* begin *
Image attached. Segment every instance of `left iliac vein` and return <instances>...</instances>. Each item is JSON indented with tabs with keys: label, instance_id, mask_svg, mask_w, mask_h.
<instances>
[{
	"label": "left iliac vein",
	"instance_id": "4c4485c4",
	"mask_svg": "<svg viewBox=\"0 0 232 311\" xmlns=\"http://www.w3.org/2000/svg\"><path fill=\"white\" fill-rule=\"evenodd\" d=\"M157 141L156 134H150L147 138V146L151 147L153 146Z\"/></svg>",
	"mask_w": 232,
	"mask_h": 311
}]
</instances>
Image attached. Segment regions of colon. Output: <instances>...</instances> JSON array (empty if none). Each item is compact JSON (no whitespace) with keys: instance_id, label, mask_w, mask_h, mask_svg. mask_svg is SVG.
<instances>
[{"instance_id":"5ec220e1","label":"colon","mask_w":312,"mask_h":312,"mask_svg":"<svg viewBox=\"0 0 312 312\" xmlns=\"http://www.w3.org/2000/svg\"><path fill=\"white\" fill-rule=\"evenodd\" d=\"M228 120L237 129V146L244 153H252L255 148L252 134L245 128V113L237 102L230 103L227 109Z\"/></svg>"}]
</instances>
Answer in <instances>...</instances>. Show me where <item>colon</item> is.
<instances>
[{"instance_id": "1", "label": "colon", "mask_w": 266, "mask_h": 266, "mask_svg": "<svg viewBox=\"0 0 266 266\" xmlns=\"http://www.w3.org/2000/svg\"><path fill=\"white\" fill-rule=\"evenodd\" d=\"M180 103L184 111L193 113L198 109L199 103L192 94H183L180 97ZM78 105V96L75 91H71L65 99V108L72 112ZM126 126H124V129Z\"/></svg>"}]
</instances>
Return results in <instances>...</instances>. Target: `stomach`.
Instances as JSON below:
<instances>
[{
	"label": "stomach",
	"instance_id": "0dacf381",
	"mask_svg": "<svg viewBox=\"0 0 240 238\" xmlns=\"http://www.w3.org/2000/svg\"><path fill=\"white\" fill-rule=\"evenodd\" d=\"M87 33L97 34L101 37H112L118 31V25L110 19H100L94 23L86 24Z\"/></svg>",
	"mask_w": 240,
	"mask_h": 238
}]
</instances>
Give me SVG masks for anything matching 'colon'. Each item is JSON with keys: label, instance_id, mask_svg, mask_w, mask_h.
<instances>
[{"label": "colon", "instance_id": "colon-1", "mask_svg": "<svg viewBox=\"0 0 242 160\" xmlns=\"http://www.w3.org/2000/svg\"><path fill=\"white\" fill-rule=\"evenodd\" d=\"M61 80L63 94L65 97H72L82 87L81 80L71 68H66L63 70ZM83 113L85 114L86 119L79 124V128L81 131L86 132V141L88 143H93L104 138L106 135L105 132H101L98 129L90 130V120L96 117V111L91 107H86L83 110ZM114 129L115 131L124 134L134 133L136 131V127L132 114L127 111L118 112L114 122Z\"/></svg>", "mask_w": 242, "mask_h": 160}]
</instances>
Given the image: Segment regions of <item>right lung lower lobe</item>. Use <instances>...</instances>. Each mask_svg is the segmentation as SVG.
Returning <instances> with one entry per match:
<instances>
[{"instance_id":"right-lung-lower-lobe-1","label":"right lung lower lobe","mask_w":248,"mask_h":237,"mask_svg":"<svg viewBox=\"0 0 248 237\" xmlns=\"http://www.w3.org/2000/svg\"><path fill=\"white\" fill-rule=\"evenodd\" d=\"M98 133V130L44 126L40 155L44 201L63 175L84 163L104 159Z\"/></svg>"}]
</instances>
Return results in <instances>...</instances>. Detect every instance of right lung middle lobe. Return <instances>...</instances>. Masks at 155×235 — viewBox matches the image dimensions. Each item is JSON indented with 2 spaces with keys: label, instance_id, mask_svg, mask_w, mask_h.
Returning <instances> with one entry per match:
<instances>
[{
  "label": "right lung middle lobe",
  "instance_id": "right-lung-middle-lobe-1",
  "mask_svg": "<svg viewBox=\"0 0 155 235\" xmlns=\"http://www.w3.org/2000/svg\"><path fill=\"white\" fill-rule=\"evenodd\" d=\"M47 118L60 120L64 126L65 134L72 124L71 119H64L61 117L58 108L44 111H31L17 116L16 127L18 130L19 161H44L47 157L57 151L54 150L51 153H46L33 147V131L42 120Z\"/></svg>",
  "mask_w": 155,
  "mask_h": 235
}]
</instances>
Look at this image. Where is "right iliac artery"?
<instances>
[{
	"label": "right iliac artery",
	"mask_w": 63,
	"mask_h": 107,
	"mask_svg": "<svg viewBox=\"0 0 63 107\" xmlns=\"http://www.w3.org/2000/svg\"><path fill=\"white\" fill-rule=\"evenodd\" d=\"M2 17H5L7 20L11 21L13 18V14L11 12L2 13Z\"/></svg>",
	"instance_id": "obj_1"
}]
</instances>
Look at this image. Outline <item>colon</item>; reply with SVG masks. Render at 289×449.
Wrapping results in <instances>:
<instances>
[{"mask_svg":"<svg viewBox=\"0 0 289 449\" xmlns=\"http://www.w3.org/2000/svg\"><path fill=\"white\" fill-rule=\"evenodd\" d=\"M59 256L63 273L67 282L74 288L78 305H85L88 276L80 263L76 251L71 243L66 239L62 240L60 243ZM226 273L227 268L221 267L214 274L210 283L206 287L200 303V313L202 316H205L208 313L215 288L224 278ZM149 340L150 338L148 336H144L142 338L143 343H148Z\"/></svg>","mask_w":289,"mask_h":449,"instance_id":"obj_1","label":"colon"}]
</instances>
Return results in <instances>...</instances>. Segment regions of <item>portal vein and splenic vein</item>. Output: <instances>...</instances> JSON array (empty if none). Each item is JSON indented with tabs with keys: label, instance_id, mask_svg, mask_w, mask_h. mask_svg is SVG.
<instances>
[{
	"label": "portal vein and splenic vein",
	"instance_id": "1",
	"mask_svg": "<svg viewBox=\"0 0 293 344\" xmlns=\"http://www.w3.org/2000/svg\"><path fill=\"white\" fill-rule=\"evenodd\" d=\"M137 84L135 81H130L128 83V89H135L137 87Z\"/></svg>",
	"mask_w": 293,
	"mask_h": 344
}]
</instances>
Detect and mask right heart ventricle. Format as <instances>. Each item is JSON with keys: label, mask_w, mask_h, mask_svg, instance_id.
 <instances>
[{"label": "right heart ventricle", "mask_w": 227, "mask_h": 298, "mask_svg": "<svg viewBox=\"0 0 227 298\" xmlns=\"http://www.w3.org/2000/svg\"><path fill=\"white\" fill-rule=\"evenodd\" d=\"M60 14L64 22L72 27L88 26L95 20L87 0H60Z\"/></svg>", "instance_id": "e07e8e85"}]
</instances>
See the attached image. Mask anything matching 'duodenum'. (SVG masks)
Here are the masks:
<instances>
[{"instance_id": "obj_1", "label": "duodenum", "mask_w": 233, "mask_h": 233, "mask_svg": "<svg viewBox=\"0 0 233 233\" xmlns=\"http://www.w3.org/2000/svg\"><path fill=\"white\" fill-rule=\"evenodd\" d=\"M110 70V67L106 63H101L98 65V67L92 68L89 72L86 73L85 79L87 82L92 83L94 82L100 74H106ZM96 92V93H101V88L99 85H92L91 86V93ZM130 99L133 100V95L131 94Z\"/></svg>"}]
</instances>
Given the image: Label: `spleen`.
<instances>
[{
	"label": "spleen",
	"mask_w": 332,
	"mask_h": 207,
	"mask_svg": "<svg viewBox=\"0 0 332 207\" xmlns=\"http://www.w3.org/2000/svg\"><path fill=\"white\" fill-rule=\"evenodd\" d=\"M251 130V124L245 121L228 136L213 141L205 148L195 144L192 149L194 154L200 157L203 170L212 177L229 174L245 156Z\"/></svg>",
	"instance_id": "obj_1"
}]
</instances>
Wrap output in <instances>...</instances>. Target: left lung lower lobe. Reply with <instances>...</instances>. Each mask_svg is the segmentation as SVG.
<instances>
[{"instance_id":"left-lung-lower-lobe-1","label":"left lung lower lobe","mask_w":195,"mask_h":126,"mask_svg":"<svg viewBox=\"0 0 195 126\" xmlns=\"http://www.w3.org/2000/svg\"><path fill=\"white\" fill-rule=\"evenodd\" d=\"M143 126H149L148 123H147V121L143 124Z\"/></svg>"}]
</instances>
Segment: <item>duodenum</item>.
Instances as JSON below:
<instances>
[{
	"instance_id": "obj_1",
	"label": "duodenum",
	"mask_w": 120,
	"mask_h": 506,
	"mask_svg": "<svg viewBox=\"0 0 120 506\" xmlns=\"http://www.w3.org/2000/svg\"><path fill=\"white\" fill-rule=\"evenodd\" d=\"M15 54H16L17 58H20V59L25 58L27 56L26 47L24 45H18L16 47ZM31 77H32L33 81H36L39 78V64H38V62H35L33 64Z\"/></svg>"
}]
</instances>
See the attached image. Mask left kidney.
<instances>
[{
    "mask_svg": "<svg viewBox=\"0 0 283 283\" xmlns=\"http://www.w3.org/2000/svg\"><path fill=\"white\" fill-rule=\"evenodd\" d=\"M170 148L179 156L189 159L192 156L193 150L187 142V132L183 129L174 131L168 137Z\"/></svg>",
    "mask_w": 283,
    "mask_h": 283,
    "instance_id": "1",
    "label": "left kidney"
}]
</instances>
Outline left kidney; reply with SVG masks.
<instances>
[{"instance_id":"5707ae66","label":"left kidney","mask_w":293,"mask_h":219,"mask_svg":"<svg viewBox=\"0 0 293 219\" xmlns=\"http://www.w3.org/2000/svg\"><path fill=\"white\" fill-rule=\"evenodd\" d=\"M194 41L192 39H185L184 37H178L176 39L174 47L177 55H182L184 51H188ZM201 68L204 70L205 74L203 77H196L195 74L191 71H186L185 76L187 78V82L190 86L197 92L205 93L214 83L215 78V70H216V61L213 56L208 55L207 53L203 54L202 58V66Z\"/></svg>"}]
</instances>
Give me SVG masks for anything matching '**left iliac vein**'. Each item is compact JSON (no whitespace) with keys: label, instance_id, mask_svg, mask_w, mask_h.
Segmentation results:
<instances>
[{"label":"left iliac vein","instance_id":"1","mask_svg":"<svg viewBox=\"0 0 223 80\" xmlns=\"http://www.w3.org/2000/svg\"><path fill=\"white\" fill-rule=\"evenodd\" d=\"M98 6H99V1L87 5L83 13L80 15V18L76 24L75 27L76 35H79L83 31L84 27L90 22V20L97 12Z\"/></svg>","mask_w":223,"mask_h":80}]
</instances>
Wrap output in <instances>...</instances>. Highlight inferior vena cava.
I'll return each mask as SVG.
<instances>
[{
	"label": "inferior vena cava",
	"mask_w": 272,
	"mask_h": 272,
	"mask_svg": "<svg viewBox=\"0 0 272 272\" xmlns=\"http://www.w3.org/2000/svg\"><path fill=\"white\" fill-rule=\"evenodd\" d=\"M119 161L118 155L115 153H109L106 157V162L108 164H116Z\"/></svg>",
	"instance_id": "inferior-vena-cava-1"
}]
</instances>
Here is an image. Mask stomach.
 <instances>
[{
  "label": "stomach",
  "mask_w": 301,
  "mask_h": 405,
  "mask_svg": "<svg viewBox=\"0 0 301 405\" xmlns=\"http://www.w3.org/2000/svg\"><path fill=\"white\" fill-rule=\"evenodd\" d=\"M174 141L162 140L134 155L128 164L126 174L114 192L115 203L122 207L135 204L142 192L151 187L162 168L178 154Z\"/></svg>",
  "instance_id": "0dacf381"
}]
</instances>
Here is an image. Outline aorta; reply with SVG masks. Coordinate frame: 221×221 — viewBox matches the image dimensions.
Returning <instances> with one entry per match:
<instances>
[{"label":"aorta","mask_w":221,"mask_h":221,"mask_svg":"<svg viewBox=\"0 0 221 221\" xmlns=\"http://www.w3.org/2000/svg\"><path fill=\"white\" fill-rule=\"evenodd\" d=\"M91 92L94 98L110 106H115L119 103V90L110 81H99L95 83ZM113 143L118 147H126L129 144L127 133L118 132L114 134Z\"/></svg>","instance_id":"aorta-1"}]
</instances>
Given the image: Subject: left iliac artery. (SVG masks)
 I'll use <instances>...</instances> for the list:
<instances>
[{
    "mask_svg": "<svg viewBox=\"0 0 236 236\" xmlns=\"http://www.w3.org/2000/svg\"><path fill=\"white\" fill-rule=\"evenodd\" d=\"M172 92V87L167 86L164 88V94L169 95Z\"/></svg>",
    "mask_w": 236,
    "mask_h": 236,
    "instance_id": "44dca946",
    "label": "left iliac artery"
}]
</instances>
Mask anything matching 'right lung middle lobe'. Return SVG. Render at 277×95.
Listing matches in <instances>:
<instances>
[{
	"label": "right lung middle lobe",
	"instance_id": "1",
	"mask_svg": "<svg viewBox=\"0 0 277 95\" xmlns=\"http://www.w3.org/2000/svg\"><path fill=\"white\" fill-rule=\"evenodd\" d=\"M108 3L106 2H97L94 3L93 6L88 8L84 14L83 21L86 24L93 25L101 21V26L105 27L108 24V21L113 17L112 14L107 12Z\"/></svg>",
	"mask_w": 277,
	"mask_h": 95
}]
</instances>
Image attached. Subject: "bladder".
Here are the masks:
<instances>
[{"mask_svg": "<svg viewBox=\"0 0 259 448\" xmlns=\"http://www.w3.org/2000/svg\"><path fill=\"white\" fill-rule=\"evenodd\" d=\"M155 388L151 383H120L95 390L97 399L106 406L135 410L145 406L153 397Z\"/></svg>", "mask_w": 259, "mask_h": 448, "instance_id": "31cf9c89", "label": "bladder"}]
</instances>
* end *
How many lines in the rows above contain the word "every"? Give only the number.

__RESPONSE FOR THIS EXERCISE__
2